Arno Kunzler

Duelo de Gigantes

Embora sejam favoritos, neste momento, para disputar o Governo do Paraná em 2018, os senadores Alvaro Dias e Roberto Requião dificilmente farão um “duelo de gigantes” nas próximas eleições.

Primeiro porque é muito cedo para apontar favoritismos, ainda mais com a política nacional em ebulição, onde tudo pode acontecer.

Segundo, porque Alvaro Dias pensa em voos mais altos, ainda que tenha escolhido o minúsculo PV, com forte rejeição no agronegócio, para viabilizar uma candidatura, provavelmente de vice-presidente da República.

Requião não é de hoje que tenta algo maior, mas seu partido, o PMDB, está sempre atrelado a outras legendas que têm a preferência por candidatos. E com sinceridade, quando não tiver atrelado, Requião dificilmente será o nome escolhido pelo PMDB.

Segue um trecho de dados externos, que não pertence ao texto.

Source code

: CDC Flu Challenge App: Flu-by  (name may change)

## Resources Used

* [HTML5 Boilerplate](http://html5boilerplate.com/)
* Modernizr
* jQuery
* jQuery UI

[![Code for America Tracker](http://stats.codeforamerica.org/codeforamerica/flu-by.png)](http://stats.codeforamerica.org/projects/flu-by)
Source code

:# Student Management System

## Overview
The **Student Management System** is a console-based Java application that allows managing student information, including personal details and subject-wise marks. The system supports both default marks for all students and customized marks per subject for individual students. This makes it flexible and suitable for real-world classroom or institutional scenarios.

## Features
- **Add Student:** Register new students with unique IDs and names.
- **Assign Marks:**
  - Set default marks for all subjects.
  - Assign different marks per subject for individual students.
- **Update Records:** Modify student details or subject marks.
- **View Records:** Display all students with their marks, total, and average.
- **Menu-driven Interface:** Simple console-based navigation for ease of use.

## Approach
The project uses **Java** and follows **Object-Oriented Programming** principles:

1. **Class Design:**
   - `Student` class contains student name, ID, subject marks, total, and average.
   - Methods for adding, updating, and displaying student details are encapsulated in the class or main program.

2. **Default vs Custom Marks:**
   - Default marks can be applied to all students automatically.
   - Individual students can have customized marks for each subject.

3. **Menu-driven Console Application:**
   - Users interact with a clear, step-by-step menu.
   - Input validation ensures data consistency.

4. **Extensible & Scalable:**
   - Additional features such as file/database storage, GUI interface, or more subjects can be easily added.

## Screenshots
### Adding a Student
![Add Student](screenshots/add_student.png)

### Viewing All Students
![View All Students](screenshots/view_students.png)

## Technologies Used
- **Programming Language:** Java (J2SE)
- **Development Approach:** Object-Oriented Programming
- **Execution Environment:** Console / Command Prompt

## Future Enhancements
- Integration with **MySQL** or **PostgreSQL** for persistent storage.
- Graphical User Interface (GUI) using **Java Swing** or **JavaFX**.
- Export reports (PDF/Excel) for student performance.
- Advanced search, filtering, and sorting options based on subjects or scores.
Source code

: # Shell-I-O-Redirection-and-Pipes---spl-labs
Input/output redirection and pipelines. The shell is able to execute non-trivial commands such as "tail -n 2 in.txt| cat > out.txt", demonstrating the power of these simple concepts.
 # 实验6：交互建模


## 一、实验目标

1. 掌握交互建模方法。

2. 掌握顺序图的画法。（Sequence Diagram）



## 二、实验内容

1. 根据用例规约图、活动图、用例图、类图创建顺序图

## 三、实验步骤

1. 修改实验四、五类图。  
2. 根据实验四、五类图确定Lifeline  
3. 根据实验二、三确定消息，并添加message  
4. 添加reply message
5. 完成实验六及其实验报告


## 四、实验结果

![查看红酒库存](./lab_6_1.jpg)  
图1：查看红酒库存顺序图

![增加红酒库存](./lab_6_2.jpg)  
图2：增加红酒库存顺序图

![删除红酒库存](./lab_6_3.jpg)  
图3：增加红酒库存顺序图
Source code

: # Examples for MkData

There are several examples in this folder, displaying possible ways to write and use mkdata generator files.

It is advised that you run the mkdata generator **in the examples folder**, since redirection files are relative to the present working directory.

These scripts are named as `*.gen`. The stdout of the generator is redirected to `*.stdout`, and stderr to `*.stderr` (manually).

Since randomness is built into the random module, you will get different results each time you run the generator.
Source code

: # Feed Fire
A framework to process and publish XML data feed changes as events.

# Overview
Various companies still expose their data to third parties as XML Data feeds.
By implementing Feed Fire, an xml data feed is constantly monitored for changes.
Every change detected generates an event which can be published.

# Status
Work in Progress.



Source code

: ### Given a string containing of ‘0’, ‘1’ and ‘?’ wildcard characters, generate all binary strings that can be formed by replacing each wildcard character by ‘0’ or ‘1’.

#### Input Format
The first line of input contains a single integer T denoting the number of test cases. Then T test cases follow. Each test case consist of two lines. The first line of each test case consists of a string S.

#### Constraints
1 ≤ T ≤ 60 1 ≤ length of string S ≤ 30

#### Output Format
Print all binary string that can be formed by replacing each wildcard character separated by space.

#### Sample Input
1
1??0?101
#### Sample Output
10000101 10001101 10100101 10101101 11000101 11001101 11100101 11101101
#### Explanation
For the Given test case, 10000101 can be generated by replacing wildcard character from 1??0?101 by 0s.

Assim, a disputa mais provável para o Governo do Paraná em 2018 será entre o deputado estadual licenciado e secretário de Estado, Ratinho Junior (PSC), e o exprefeito de Maringá e atual deputado federal Ricardo Barros (PP). Estes sim têm fôlego e têm os olhos voltados exclusivamente para o Paraná.

Se um deles for escolhido pelo grupo do governador Beto Richa para ser candidato, o outro provavelmente liderará uma chapa oposicionista.

Neste momento, tanto Ratinho como Barros estão no governo. Um como secretário e outro tem a esposa Cida Borghetti como vice-governadora e o irmão, Silvio Barros, como secretário de Planejamento.

Beto Richa obviamente será candidato a senador, desde que consiga uma boa recuperação de imagem e formatar uma coligação que lhe garanta bons apoios. E isso ele sabe fazer como ninguém.

Em caso de não conseguir viabilizar uma candidatura a vice-presidente da República, Alvaro Dias não terá que se submeter a eleição de senador, já que tem mandato para mais sete anos, quatro depois da próxima eleição.

O mesmo não acontece com Requião, e aí tudo pode se esperar. Requião termina seu mandato de senador em 2018 e terá então a chance de disputar novamente contra Beto Richa uma vaga de senador, ou enfrentar os “jovens” que estarão na disputa pelo governo.

Embora Requião tenha sempre um eleitorado fiel, sua candidatura majoritária encontra teto. Foi assim quando se elegeu governador, sempre com vitórias polêmicas, ora criando um “Teixeirinha matador” que destruiu a campanha de José Carlos Martinez, naquele momento favorito para vencer a eleição, ora criando a célebre frase sobre o pedágio “abaixa ou acaba” – e todos sabemos o que aconteceu.

Na última eleição para senador, Requião perdeu com larga desvantagem para Gleisi Hoffmann e, quase, mas muito quase, perdeu a segunda vaga para Gustavo Fruet.

Na próxima, só haverá uma vaga para senador, e com Beto Richa no páreo, vai ser uma disputa bem mais complicada do que a anterior.

Aliás, convenhamos, o Paraná precisa reformular seus quadros políticos. Requião e Alvaro estão disputando alternadamente mandatos desde o início dos anos 80. É muito tempo!!!